At its heart, the identification is based on manufacturing flaws in Bluetooth chipset technology, which result in a “unique physical-layer fingerprint.”
“An attacker must be equipped with a Software Defined Radio sniffer: a radio receiver capable of collecting raw IQ radio signals to undertake a physical-layer fingerprinting attack,” the researchers said in a recent article titled “Evaluating Physical-Layer BLE Location Tracking Attacks on Mobile Devices.”
The assault is conceivable because to the widespread use of Bluetooth Low Energy (BLE) beacons, which are constantly broadcast by current smartphones to allow critical tasks like contact tracking during public health situations.
The hardware flaws come from the fact that both Wi-Fi and BLE components are often combined onto a specialized “combo chip,” thereby exposing Bluetooth to the same set of metrics that may be used to uniquely fingerprint Wi-Fi devices: carrier frequency offset and IQ imbalance.
Extracting CFO and I/Q flaws for each packet using the Mahalanobis distance to assess “how similar the characteristics of the new packet” are to its previously recorded hardware imperfection fingerprint is the next step in fingerprinting and monitoring a device.
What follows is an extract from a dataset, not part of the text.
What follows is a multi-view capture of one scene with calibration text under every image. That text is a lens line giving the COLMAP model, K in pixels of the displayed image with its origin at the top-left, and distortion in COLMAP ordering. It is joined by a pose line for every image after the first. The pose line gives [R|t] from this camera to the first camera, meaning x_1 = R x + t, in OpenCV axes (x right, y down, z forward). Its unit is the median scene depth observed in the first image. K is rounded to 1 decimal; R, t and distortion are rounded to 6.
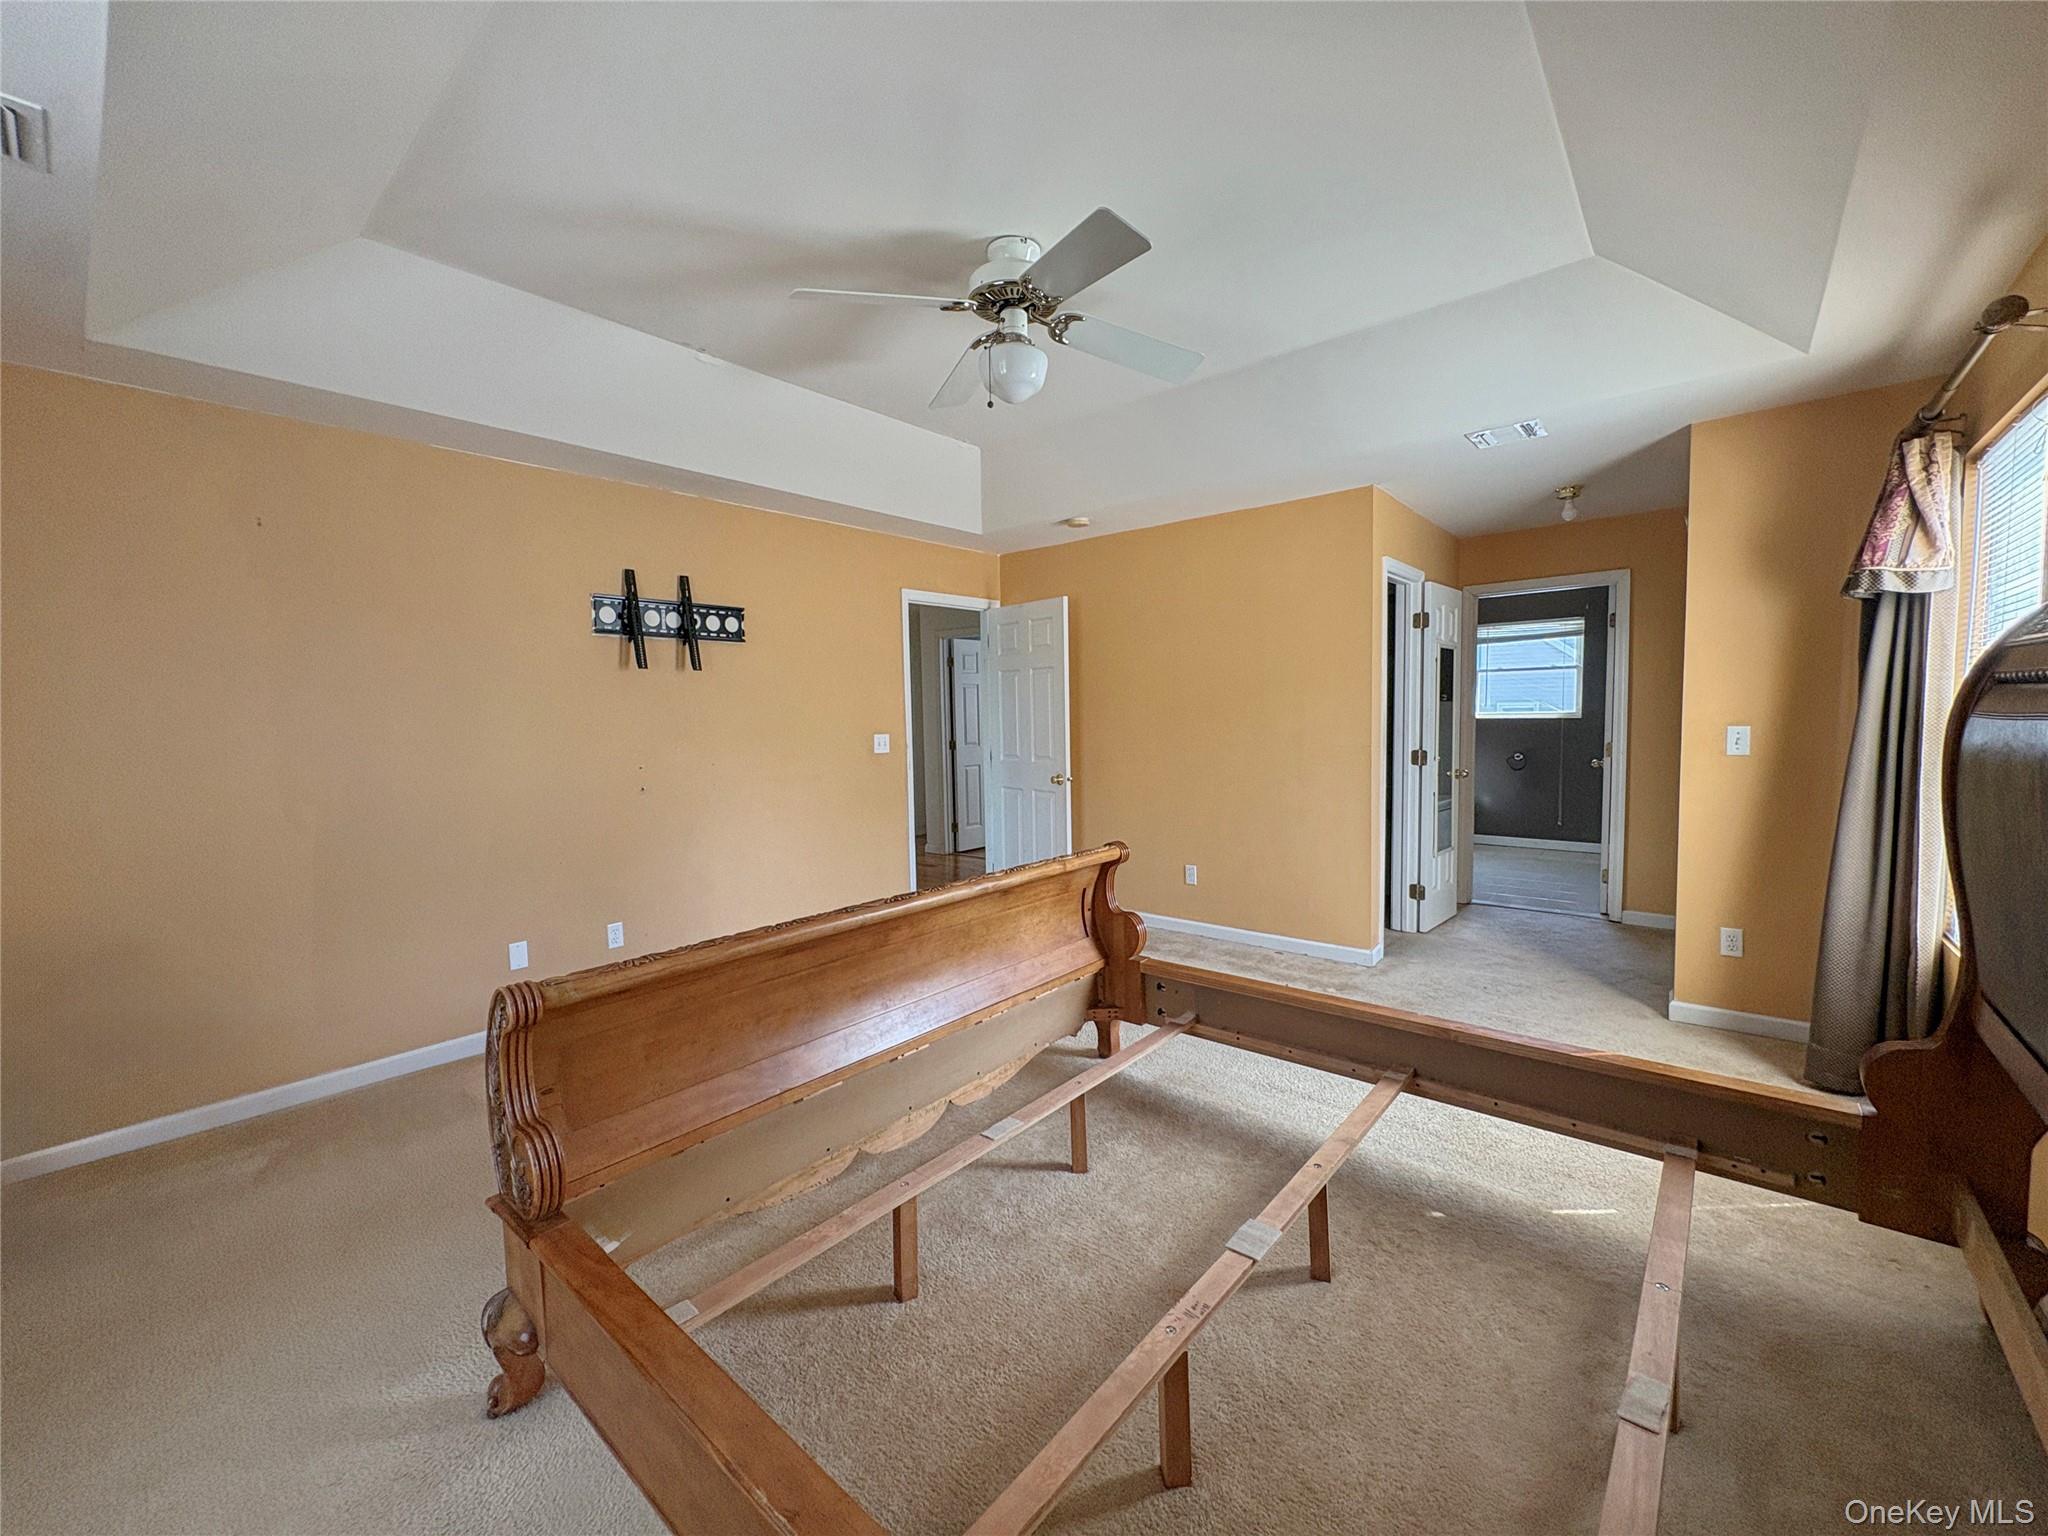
lens RADIAL K [[814.6, 0, 1022.4], [0, 814.6, 765.5], [0, 0, 1]] dist [0.000322, 0.000638]
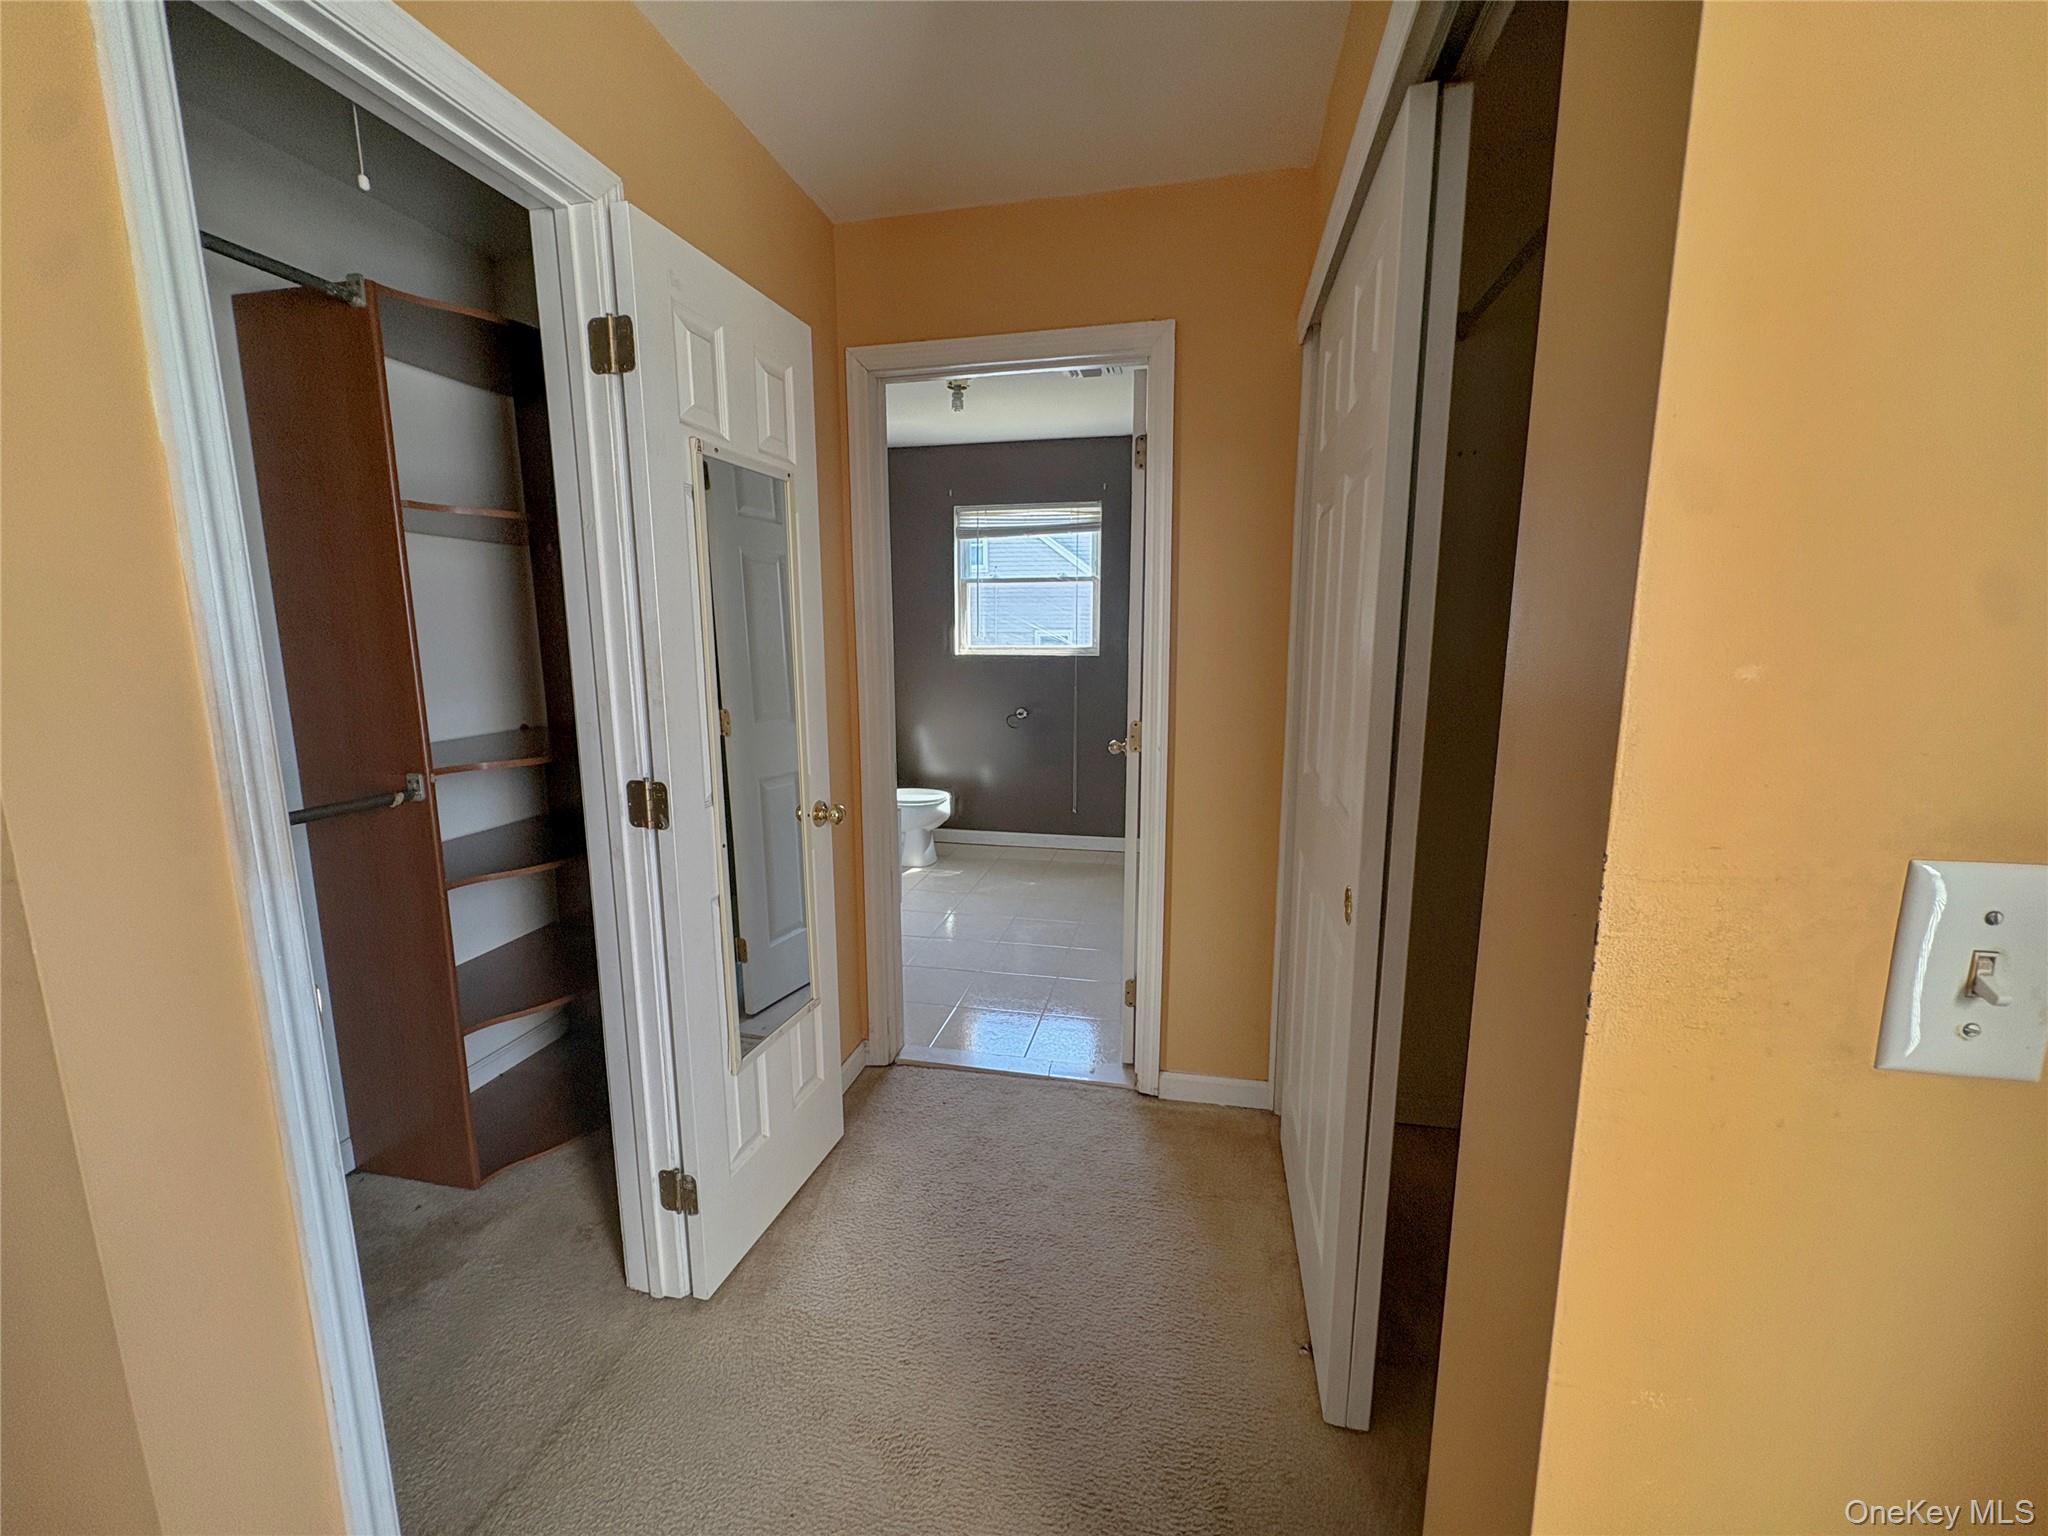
lens RADIAL K [[814.6, 0, 1022.4], [0, 814.6, 765.5], [0, 0, 1]] dist [0.000322, 0.000638]
pose [[0.879695, -0.060961, 0.471615, 0.313799], [0.016954, 0.995139, 0.097007, -0.034986], [-0.475237, -0.077340, 0.876452, 0.441067]]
“Also, since BLE devices contain momentarily stable identifiers in their packets [i.e., MAC address], we may identify a device based on an average of numerous packets, enhancing identification accuracy,” the researchers said.
However, executing such an assault in a hostile environment presents numerous obstacles, the most significant of which is that the capacity to uniquely identify a device is dependent on the BLE chipset employed as well as the chipsets of other devices in close physical proximity to the target.
Device temperature, changes in BLE transmit power across iPhone and Android devices, and the quality of the sniffer radio utilized by the malicious actor to carry out the fingerprinting assaults are all important elements that might influence the findings.
“By evaluating the practicality of this attack in the field, particularly in busy settings like coffee shops, we discovered that while some devices have unique fingerprints and are thus particularly vulnerable to tracking attacks, others have common fingerprints and are frequently misidentified,” the researchers concluded.
“For mobile devices, BLE may be used to track their position. The ability of an attacker to follow a specific target, on the other hand, is mostly dependent on chance.”